By Mark Ward
Technology correspondent, BBC News
Many used Twitter to let people know what was happening
There may have been few things that protesters, politicians and activists share, but during the G20 meeting, they were united by their use of Twitter.
The micro-blogging service was heavily used by all those involved with the meeting, be they in the debating chamber, quizzing politicians after briefings, or protesting beyond the police cordon.
Social media was in use prior to the event too. The Metropolitan Police analysed activity on websites such as Facebook, MySpace and many others to see how many were likely to join the call for protests at the G20.
Plans for how many policemen and women should be put on the streets during the G20 were drawn up with regard to this analysis.
But it was during the two-day event that social media, in particular Twitter, came in to their own. Thousands of messages marked with a #G20 tag passed through Twitter and organisations such as IndyMedia had their own tags that helped to collate information about what happened during the protests.
For Anjali Kwatra, a spokesperson for Action Aid, Twitter was essential in giving supporters outside a glimpse of what was happening inside the Excel centre.
"It definitely helps make that link with what people are out on the streets protesting about," she said.

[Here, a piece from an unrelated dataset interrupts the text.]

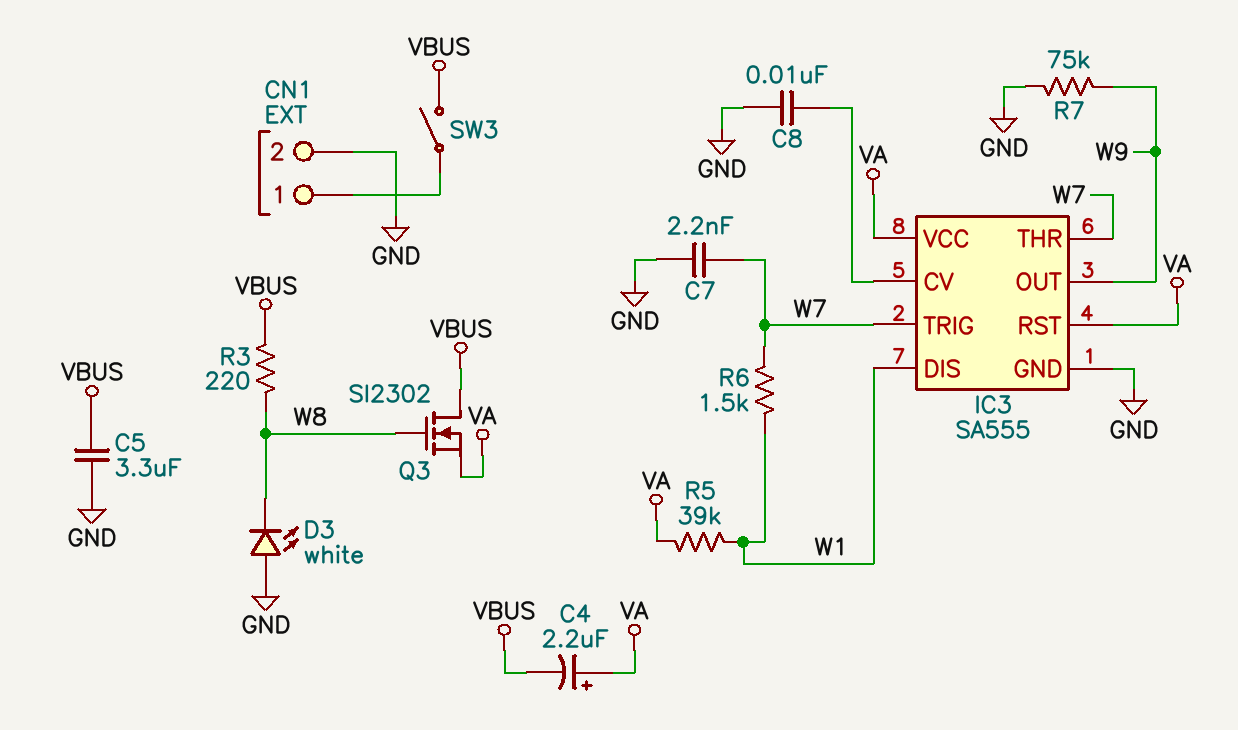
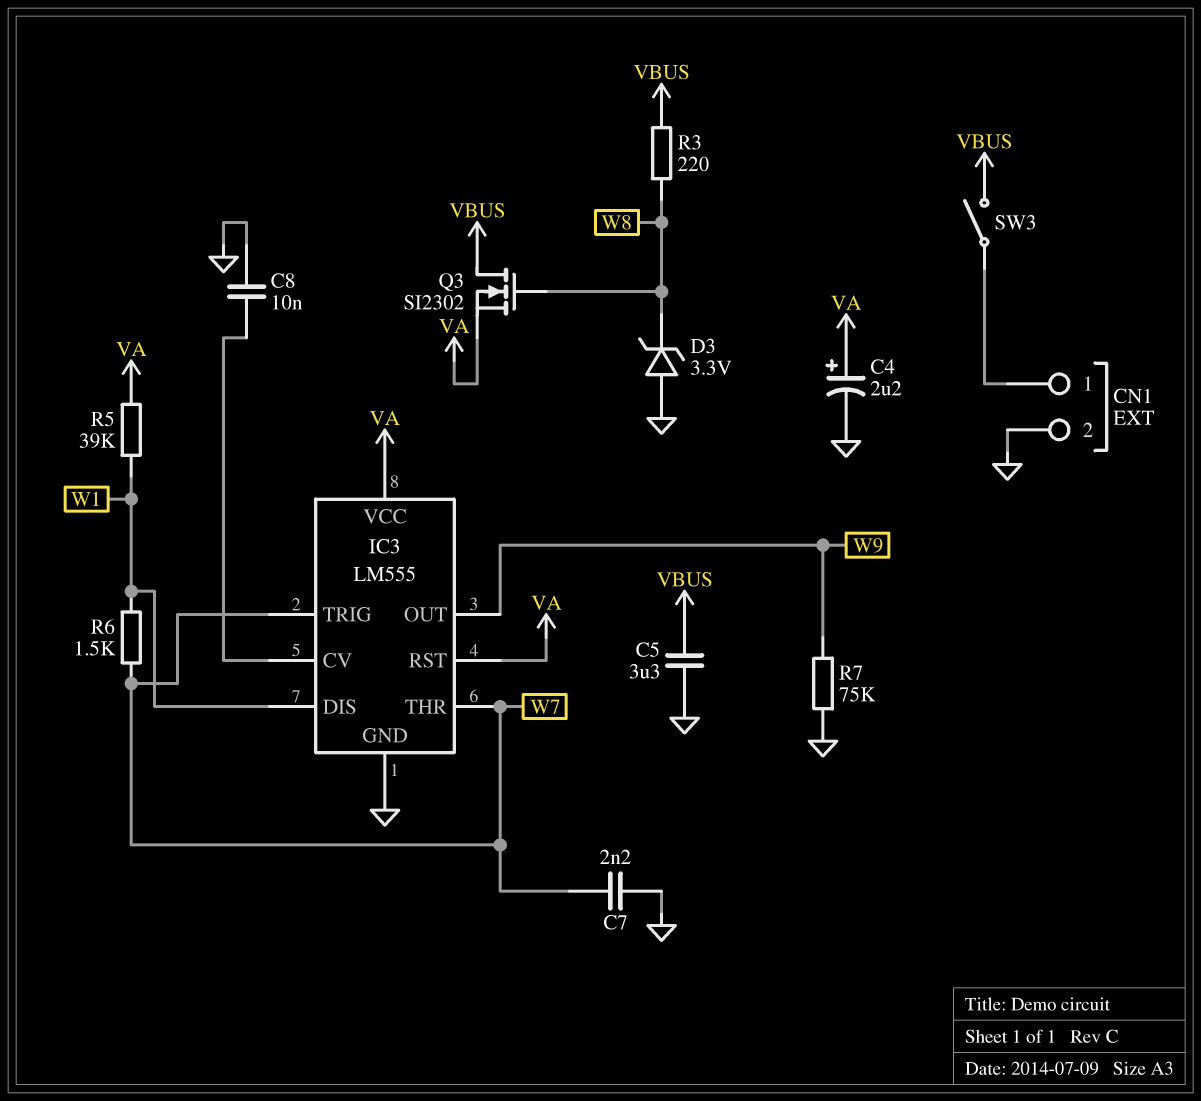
C4: 2.2uF (plus VA, minus VBUS) -> 2.2uF (plus VA, minus GND)
D3: LED white (A GND, K W8) -> zener 3.3V (A GND, K W8)
IC3: SA555 -> LM555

It also let supporters know about the questions Action Aid campaigners were putting to politicians and their efforts to get their message across to the leaders of G20 nations.
The immediacy of the medium also appealed, said Ms Kwatra, adding that the 140 character limit gave messages an informality over other ways of communicating.
"We are also blogging, but that takes time and goes on to the Action Aid website, where people have to come in and look at it," said Ms Kwatra.
"It's a mix of both the observational and informative," she said.
Dominic Casciani, from BBC News, who has been mixing with protesters across London, said many of the groups used Twitter as a way to reach out to supporters more quickly than they could with e-mail or text messages.
For instance, he said, the Climate Change campaigners who set up the camp on Bishopsgate used Twitter to rally supports to carry supplies - namely baked potatoes and beans - to the site where they planned to set up tents.
Twitter became an unofficial news channel for many
"It's not the defining tool because it's never going to replace the mobile phone or text message to close friends," he said, "but there's clearly something in broadcasting to subsets of people that are looking for specific information."
Richard Roaf, a spokesperson for People and Planet, said Twitter had been invaluable in helping smooth the organisation of the Bishopsgate Climate Camp.
Twitter was used to send regular updates as the camp was being set up and to let people know how it was progressing, he said.
With net and computer access literally thin on the ground, Twitter was, he said, the best option for reaching everyone.
And, he added, it proved even more valuable when the police moved in to break up the camp and scatter the protesters.
"Once the situation changed with the police, then it let people back here know what was going on," he told the BBC. "It was like a live TV channel, rather than an update after it had all happened."
For many, Twitter was a way to find out about and get to the independent media reports from people caught up in the protests. One of the messages most regularly re-tweeted was a link to video footage of the police breaking up the Climate Camp.